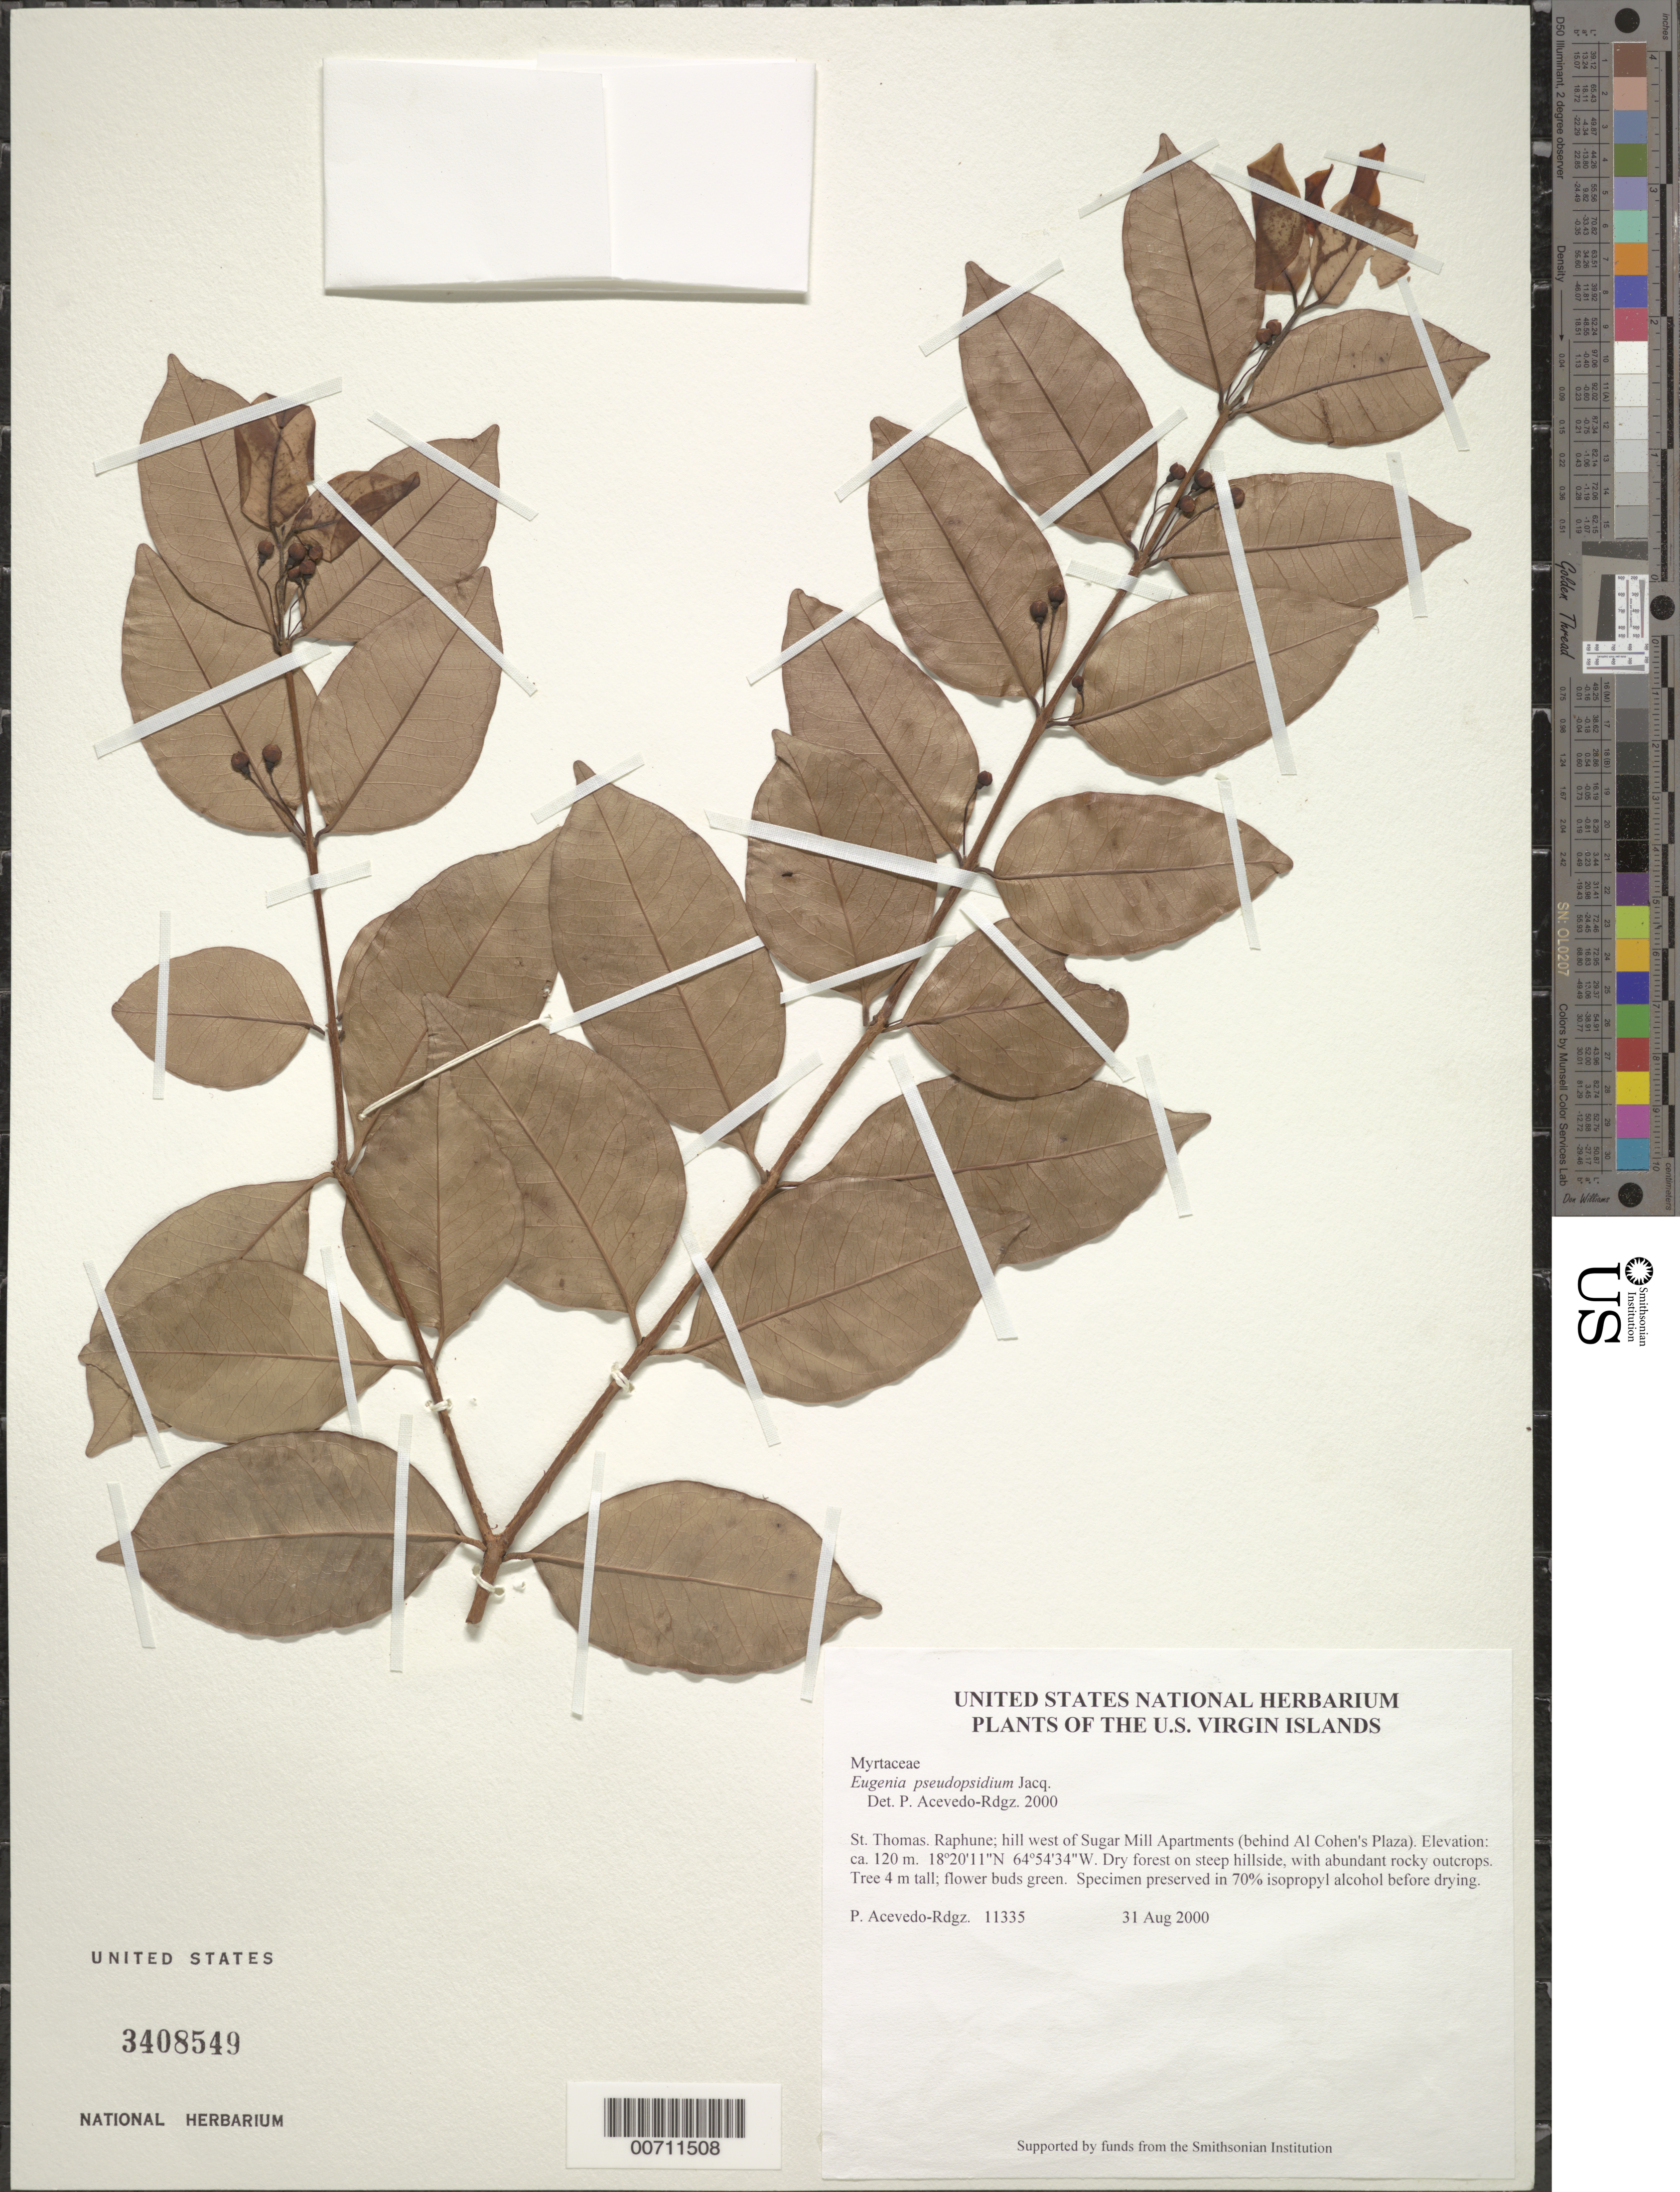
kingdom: Plantae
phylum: Tracheophyta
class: Magnoliopsida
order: Myrtales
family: Myrtaceae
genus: Eugenia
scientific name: Eugenia pseudopsidium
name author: Jacq.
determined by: Acevedo-Rodríguez, P., (BOT), Smithsonian Institution - National Museum of Natural History (UNITED STATES)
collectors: P. Acevedo-Rodr.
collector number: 11335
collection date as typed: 31 Aug 2000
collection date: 2000-08-31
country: U.S. Virgin Islands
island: St. Thomas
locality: Raphune; hill west of Sugar Mill Apartments (behind Al Cohen's Plaza).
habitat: Dry forest on steep hillside, with abundant rocky outcrops.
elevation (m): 120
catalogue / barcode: US 3408549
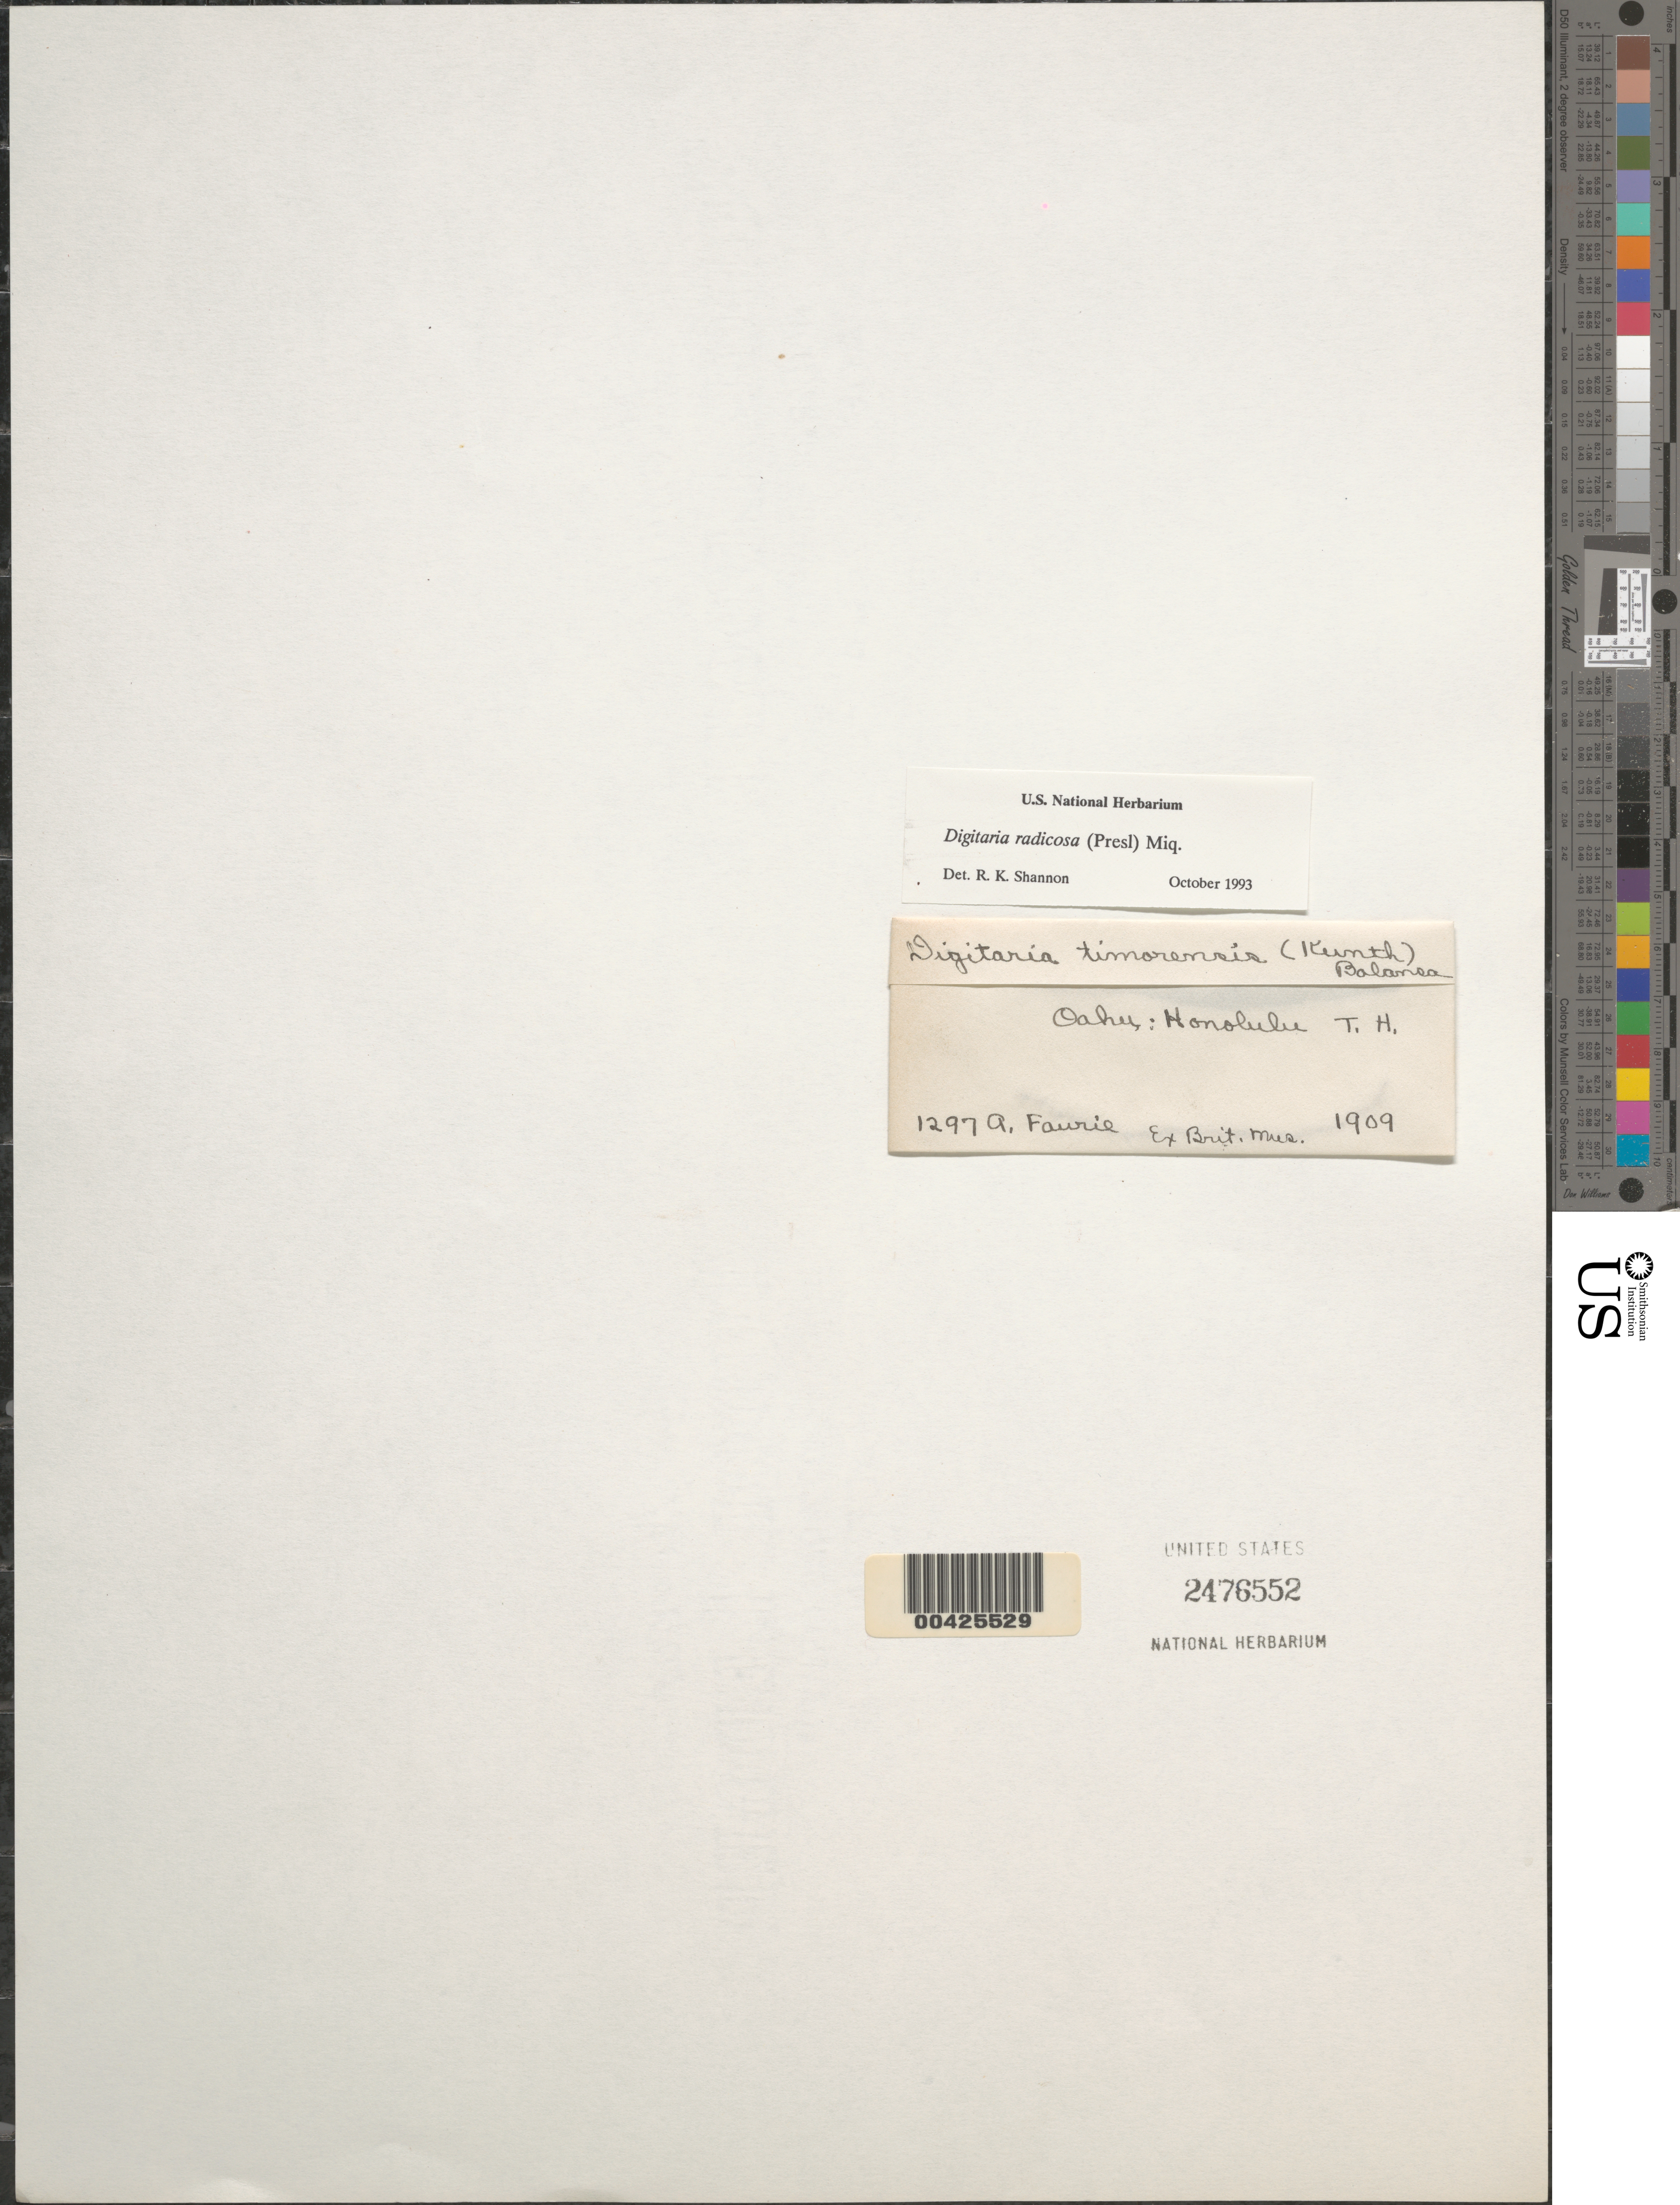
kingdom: Plantae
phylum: Tracheophyta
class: Liliopsida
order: Poales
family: Poaceae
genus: Digitaria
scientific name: Digitaria radicosa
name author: (J. Presl) Miq.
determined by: Shannon, R. K., (UNITED STATES)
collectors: A. Faurie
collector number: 1297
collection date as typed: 1909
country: United States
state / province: Hawaii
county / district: Honolulu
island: Oahu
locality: Honolulu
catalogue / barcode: US 2476552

........

**The problem**: Pick out every line of the items that contains the string "number", and copy each such line in full.

**The answer**:
collector number: 11335
collector number: 1297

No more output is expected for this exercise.